Le meilleur de la rentrée littéraire

Avec plus de 520 parutions, dont 75 « premiers romans », la rentrée littéraire 2021 offrira son lot de découvertes. Côté « valeurs sûres », de belles plumes seront aussi au rendez-vous. Petit coup de projecteur sur huit auteurs particulièrement attendus à Livres dans la Boucle…

Sorj Chalandon,

Enfant de salaud

Il le dit lui-même : Sorj Chalandon est un Enfant de salaud. Après Profession du père, il creuse le portrait de son père fou et violent, en en explorant les années de jeunesse. Les archives lui révèlent l’histoire d’un gamin qui a porté cinq uniformes différents sous l’Occupation. L’ancien journaliste met son histoire familiale en parallèle avec le procès Barbie qu’il a couvert en 1987. Son père était alors dans le public…

Nina Bouraoui,

Satisfaction

Madame Akli s’est installée à Alger après l’Indépendance par amour. Au fil des journées, elle écrit dans un carnet ce qu’elle ne dit à personne : qu’elle n’est plus la jeune femme arrivée pleine de rêves, qu’elle s’est peut-être trompée de vie… Un roman brûlant autour de l’amour qui s’égare, du désir qui fait perdre la raison.

Marie Darrieussecq,

Pas dormir

Marie Darrieussecq raconte vingt ans d’insomnie et de recours à toutes sortes de remèdes… Son livre est aussi hanté par une question : « Qui est-ce qui ne dort pas quand je ne dors pas ? ». Elle mène l’enquête dans la littérature : Woolf, Gide, Kafka, Césaire… Ces auteurs ne parlent que de ça. Comme si écrire, c’était ne pas dormir.

Catherine Cusset,

La définition du bonheur

Deux femmes : Clarisse, grande amoureuse, porte en elle une faille annonçant le désastre ; Ève développe avec son mari une relation stable. Un lien mystérieux les unit. À travers leurs destins croisés, des années 1980 à nos jours, ce roman pose un regard singulier sur le rapport des femmes au corps et au désir, sur l’amour, la maternité, le vieillissement et le bonheur.

Jean-Baptiste Del Amo,

Le fils de l’homme

Après plusieurs années d’absence, un homme entraîne sa compagne et leur fils dans une maison isolée où lui-même a grandi auprès d’un patriarche impitoyable… Remarqué avec Règne animal, Jean-Baptiste Del Amo continue d’explorer les thèmes de la transmission de la violence entre générations, et de l’éternelle tragédie qui se noue entre les pères et les fils.

▶ _Exercices à réaliser_:
**a.** Dans l'article sur la rentrée littéraire, relevez tous les écrivains chez qui Marie Darrieussecq mène son enquête.
**b.** Récrivez sous forme de liste le paragraphe de l'article sur la rentrée littéraire qui commence par « Il le dit lui-même », en gardant ses faits principaux.
**c.** Poursuivez l'article sur la rentrée littéraire à partir de sa dernière phrase.

▶ _Données brutes_:
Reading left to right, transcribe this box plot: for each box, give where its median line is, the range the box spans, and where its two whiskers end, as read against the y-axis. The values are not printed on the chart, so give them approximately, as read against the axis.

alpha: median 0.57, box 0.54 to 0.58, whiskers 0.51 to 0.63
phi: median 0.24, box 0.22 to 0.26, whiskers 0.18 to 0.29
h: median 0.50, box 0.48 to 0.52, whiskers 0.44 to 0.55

▶ _Vos réponses_:
**a.** Woolf, Gide, Kafka, Césaire

**b.**
- Sorj Chalandon se dit lui-même « enfant de salaud ».
- Après Profession du père, il approfondit le portrait de son père, fou et violent, en explorant ses années de jeunesse.
- Les archives lui révèlent qu'enfant, ce père a porté cinq uniformes différents sous l'Occupation.
- L'ancien journaliste met cette histoire familiale en parallèle avec le procès Barbie, qu'il a couvert en 1987 et auquel son père assistait dans le public.

**c.**
Clara Dupont-Monod,

S’adapter

C’est l’histoire d’un enfant aux yeux qui s’échappent dans le vague. Un bébé éternel qui trace une frontière entre sa famille et les autres. Comme dans un conte, la force vient des enfants. L’aîné qui protège, la cadette qui sauve la famille à la dérive, le dernier qui réconcilie les histoires… La naissance d’un enfant handicapé, vue par sa fratrie. Un livre lumineux.

Marin Fouqué,

G. A. V.

Une nuit en garde à vue en compagnie d’une jeune femme qui travaillait en entrepôt, d’émeutiers, d’un cadre en dégrisement, d’un jeune homme embarqué pour délit de faciès… Leur portrait compose la radiographie d’une société française fracturée par le mépris, l’égoïsme et les préjugés. Une société dont la jeunesse est abandonnée entre détresse et colère. Par l’auteur du premier roman 77.

Philippe Jaenada,

Au printemps des monstres

1964, le corps d’un enfant parisien est retrouvé dans un bois. Un corbeau qui se dit l’assassin inonde les médias et les parents de la victime de lettres odieuses. C’est un infirmier qui, arrêté, avoue puis se rétracte. Incarcéré quarante et un ans, il ne cessera de clamer son innocence… Philippe Jaenada reprend le dossier et révèle que, par intérêt, lâcheté, indifférence ou bêtise, tout le monde a failli. À noter que l’auteur parrainera Scènes de crime, un cycle de rencontres autour des faits divers.